[What the exercise asks] Using the news report on frontier stock markets below, explain in one to three sentences why markets such as Iraq's and Ghana's escaped the crash that hit more developed markets.

(Extracted text begins)

Archive for November, 2008

Isolation shields frontier stock markets from crash (Reuters)

Wednesday, November 26th, 2008 | Finance News

LONDON (Reuters) –
Trading with whiteboards and paper slips, a handful of fledgling stock markets such as Iraq and Ghana have escaped the crash of their more developed rivals -- benefiting in large part from isolation and lack of liquidity.

Ghana's stock exchange is up 60 percent this year according to the official indicator, in sharp contrast to other emerging markets which are down more than 60 percent on the year to date, savaged by recent market turmoil.

The official indicator for Baghdad's Iraqi stock exchange showed it soaring 40 percent in September alone -- the same month Lehman Brothers went bankrupt and other markets nosedived.

Some distrust that figure, but say that overall, Iraqi stocks remain in positive territory this year.

Neither market is electronically traded -- although both aim to become so. Both have been largely overlooked by foreign investors even during the recent boom in frontier markets that preceded the crash.

Godvig Capital fund manager Bjorn Englund -- whose $22 million Babylon fund is the only substantial foreign portfolio investor in the Iraqi bourse -- says the moral for investing in a downturn is clear.

"The lesson is that you shouldn't follow the herd," he told Reuters by telephone from his office in Sweden. "You have to go somewhere where other people are not, where you have the first- mover advantage."

(Extracted text ends)
(Excerpted records begins)

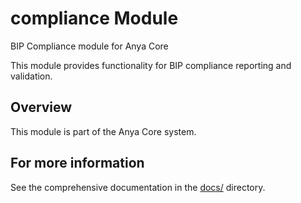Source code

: # compliance Module

BIP Compliance module for Anya Core

This module provides functionality for BIP compliance reporting and validation.

## Overview

This module is part of the Anya Core system.

## For more information

See the comprehensive documentation in the [docs/](../../../docs/) directory.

(Excerpted records ends)

[Output] They were protected mainly by their isolation and lack of liquidity. Both still trade with whiteboards and paper slips rather than electronically, and foreign investors had largely overlooked them, even during the frontier-market boom before the crash.